Eli, Eli, lama sabachthani?

Sometimes I wonder why I say yes.

Melanie our Priest at St. Paul’s asked me the  week before last if I would read some of Jesus’s last words for Good Friday service and pontificate about it for 5-6 minutes.  She didn’t actually say pontificate, she said “meditate” , but that is my feeling about talking in the pulpit sometimes.

I got the phrase that I can’t pronounce.  My God, my God why have you forsaken me? is the general translation.  Some translations say, abandon.  All are based on the 22nd psalm.

1.My God, my God, why have you forsaken me? Why are you so far from helping me, from the words of my groaning? 2.O my God, I cry by day, but you do not answer; and by night, but find no rest. 

And the psalmist continues describing his anguish and ends with a prophecy of the coming of the Lord.  Next up, psalm 23, The Lord is my Shepherd reminding us that,

6. Surely goodness and mercy shall follow me all the days of my life, and I shall dwell in the house of the Lord my whole life long. 

So that is my mini- exegisis and I can connect the dots to the scripture in Mathew pretty darn easily.  Jesus is on the cross, but we know the end of the story and his is raised, salvation all around. Easter lilies and chocolate bunnies for the rest of us.

This universal condition of feeling completely abandoned is a familiar one.  I see it with patients in their own dark hour.  Chaplain shop talk calls it “the dark night of the soul”. Alcoholics call it “hitting their bottom”. In depression, it is that point before you step off into the abyss of absolute aloneness because you can not bare the feeling or weight of it any more.

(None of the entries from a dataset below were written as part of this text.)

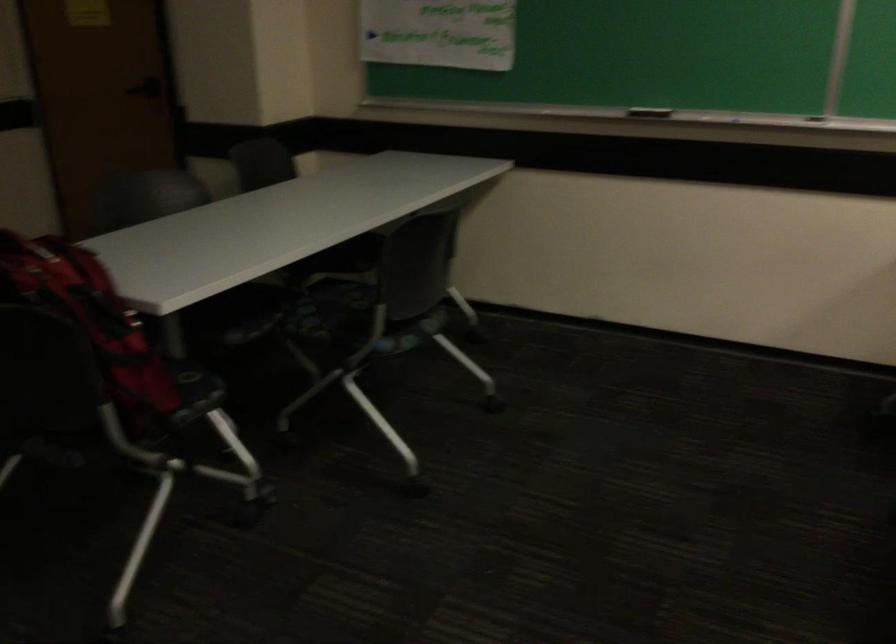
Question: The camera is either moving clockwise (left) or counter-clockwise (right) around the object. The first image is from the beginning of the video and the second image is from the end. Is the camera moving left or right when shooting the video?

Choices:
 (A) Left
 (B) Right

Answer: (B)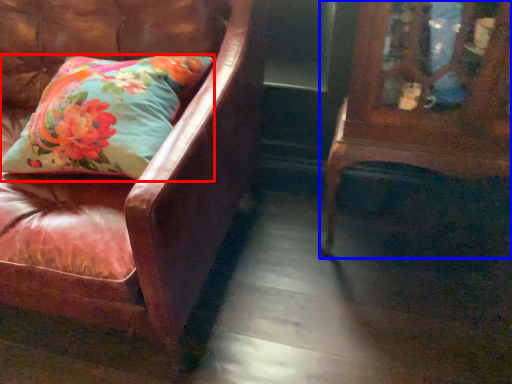
Question: Which point is closer to the camera, pillow (highlighted by a red box) or furniture (highlighted by a blue box)?

Choices:
 (A) pillow
 (B) furniture

Answer: (B)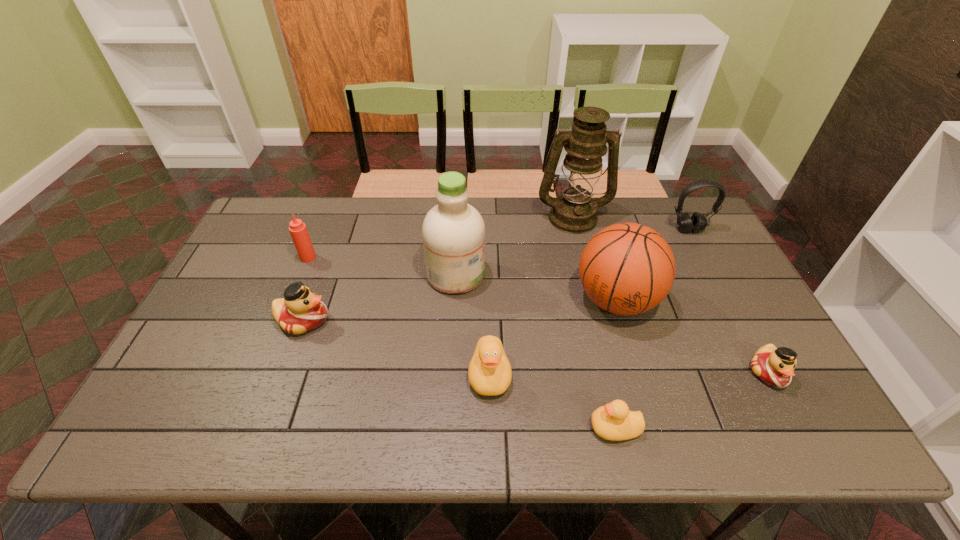
Find the location of `green oil lamp`. green oil lamp is located at coordinates (574, 211).

Where is `the eighth shortest object`? Image resolution: width=960 pixels, height=540 pixels. the eighth shortest object is located at coordinates (453, 231).

Identify the location of the third tallest object. This screenshot has width=960, height=540. (628, 268).

This screenshot has height=540, width=960. I want to click on basketball, so click(628, 268).

The width and height of the screenshot is (960, 540). Find the location of `headset`. headset is located at coordinates (697, 222).

Locate an element on the screen. The width and height of the screenshot is (960, 540). Tabasco sauce is located at coordinates (298, 230).

Where is `the bigger red duck`? This screenshot has width=960, height=540. the bigger red duck is located at coordinates (300, 311).

Where is `the leftmost duck`? This screenshot has height=540, width=960. the leftmost duck is located at coordinates (300, 311).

But here is the thing.  Hang on.   We know the end of the story.  We know that we will have Easter.  The tough thing is leaning into the depths of abandonment. Forsakenness. The psalmist says that he is lower than a worm, not even human.  Who hasn’t felt that before?

I certainly have. And I have wondered if there really is a God and I hit my bottom, I couldn’t see, or feel or even know that my God was there the whole time.

And yet, here I am.  Last night I was a guest lecturer at Emmanual College teaching a master’s level class of Nursing students, of all things.  The class is Spirituality and Ethics in Nursing,  and I got to teach on spiritual assessments.  Today I got one of the most  heart warming letters from the professor who said loads of good things about the class and my teaching.

Monday I brought a palm to a patient who was experiencing  their own dark night and “I said, you are not alone, I will be here with you” .  Monday night in the halls I heard the same thing from folks that have been sober for a while to the newcomers who are so very lonely and feeling  so very forsaken.  “You are not alone. Welcome”.

God never promises us that it will be easy.  In fact, there are tons of stories in every major faith that tell us the opposite.  Things are gonna get bad, but hold on.

Easter is coming.  I have meditated on it.  Might actually get up the moxie and just read the blog post  vs. cleaning it up for prime time.  At this point, I am gonna leave it alone and just stay fluid through the unknown.